→ **About this task**: Could you write out the lines again, starting at the line that has "The Best Family Games to Play on" and stopping after the line that has "Lighting for Games – Feature Look", with "Games" changed to "Activities" and nothing else altered?

→ **Data for analysis**:
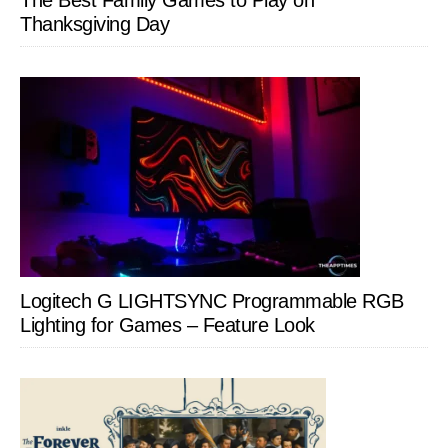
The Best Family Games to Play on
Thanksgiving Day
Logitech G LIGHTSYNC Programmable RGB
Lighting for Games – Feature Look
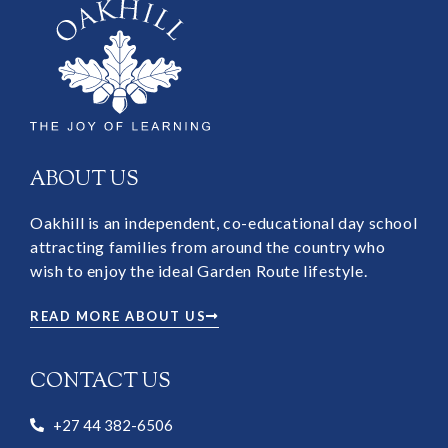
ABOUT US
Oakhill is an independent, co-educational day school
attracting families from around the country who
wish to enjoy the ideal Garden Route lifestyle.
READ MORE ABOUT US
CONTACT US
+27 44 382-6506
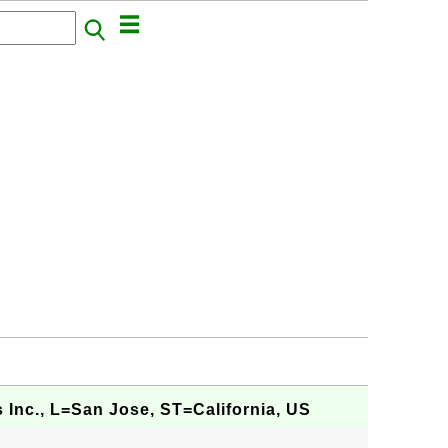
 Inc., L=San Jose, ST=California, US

---

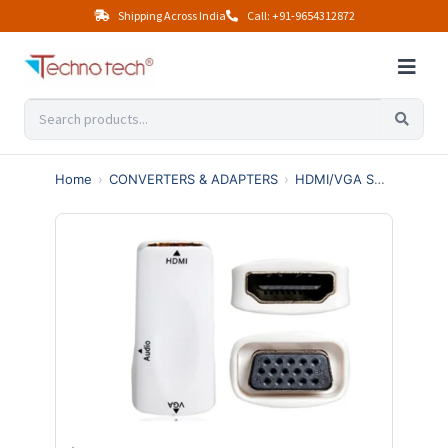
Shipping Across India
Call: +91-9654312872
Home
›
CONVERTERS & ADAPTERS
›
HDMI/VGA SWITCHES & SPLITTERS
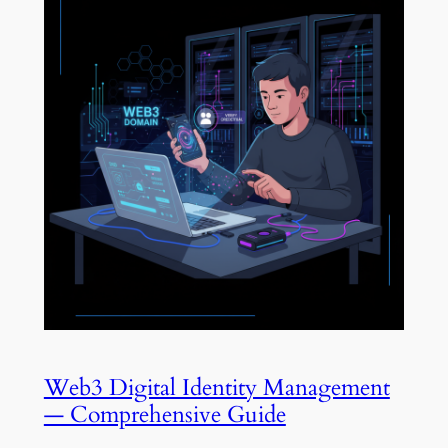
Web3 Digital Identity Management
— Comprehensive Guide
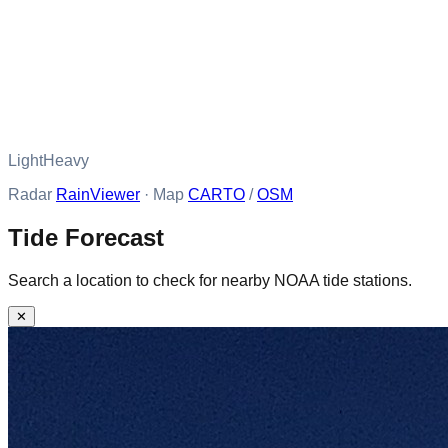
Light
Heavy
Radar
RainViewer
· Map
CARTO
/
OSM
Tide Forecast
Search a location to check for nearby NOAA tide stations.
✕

* * *

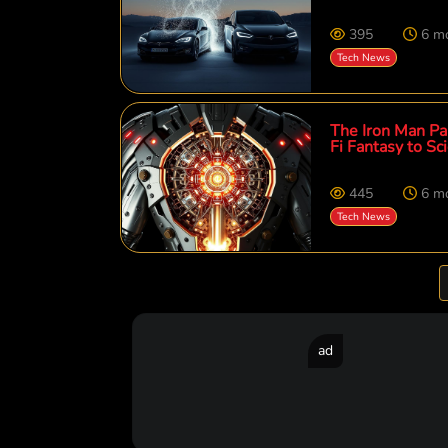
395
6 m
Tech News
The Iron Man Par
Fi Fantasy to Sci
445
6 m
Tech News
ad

→ **Solved problem**:
The Best Family Activities to Play on
Thanksgiving Day
Logitech G LIGHTSYNC Programmable RGB
Lighting for Activities – Feature Look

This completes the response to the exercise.